To that end, @4Score need to get our plans together. Cab Franc is definitely one of the grape varieties and the headliner. Now, finding good stand alone varietals, which are also good blending partners, that we can get from known commercial vineyards is our task at hand.

Syrah from this year.


----------



## Boatboy24 (Dec 13, 2016)

Like you, I'm already thinking about next fall. I'm thinking of giving Pinot Noir a try - I've been very happy with the grapes from Lanza so why not? I haven't gotten much beyond that though. Already have a Rose and two white kits in the pipeline. That'll round out my 'light' wines for the year. Still working on other reds or red blends from grapes though. But its never too early to start!


----------



## Brub58 (Dec 13, 2016)

I've been thinking about it for months. Grapes are ordered and confirmed - 150kg Canaiolo, 80kg Vermentino, and 80kg Riesling. The Canaiolo should be ready late Jan or early Feb and the whites in March.
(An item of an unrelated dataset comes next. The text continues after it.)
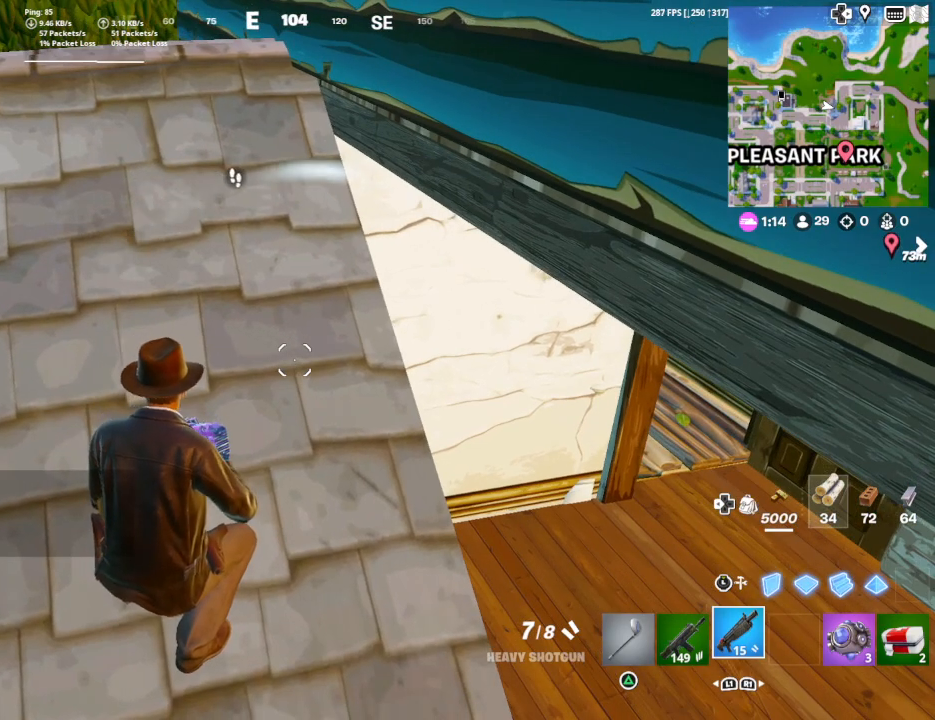
{"buttons": [], "left_stick": "center", "right_stick": "right", "events": [[400, "right_stick", "right"]]}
Plus I got an early Christmas press-ent yesterday. The shop had a 10%off sale last week and I've had my eye on this all year.


----------



## NorCal (Dec 14, 2016)

Oh...love that press


----------



## ibglowin (Dec 14, 2016)

I would say that press is angled just about right since it is located "down under"!


----------



## Johny99 (Dec 14, 2016)

Brub58 you will love the press. I bought one this year, what a time saver over the basket press.


----------



## Brub58 (Dec 14, 2016)

I hope so John. On the original topic, I am really looking forward to 2017 vintage. I moved house (downsized) in 2015 and with selling the old house and fixing up the new unit I didn't make wine that year. This year I thought I would and had grapes ordered, but we had a hot summer and everything was early. I came back from holidays and rang the grower to discover it was all over and I'd missed out. The wine guild had ordered 1200kg of Malbec for next year, but a hail storm/mini-tornado went through the vineyard a couple of months ago and wiped out half the crop, so we've now split between Malbec and Canaiolo to get the volume we need for everybody. Vintage can't come soon enough for me. At least I don't have to wait an extra 6 months like you guys!


----------



## jgmann67 (Dec 15, 2016)

With any luck, I'll be a happy wine maker this fall. Not sure what I want to make, though. Maybe I'll reconsider that blend I was thinking about last year. But I'm with Jim (Boatboy) - Lanza grapes were very good last year.


----------



## JohnT (Dec 15, 2016)

Very nice bladder press! May only great wines spring from it. 

2017??? Sheeeesh! 

I can't even think about that yet. I have a TON of 2015 bottling to do, racking, cleaning, organizing, vacations, gardening, and cooking before any of that can happen. 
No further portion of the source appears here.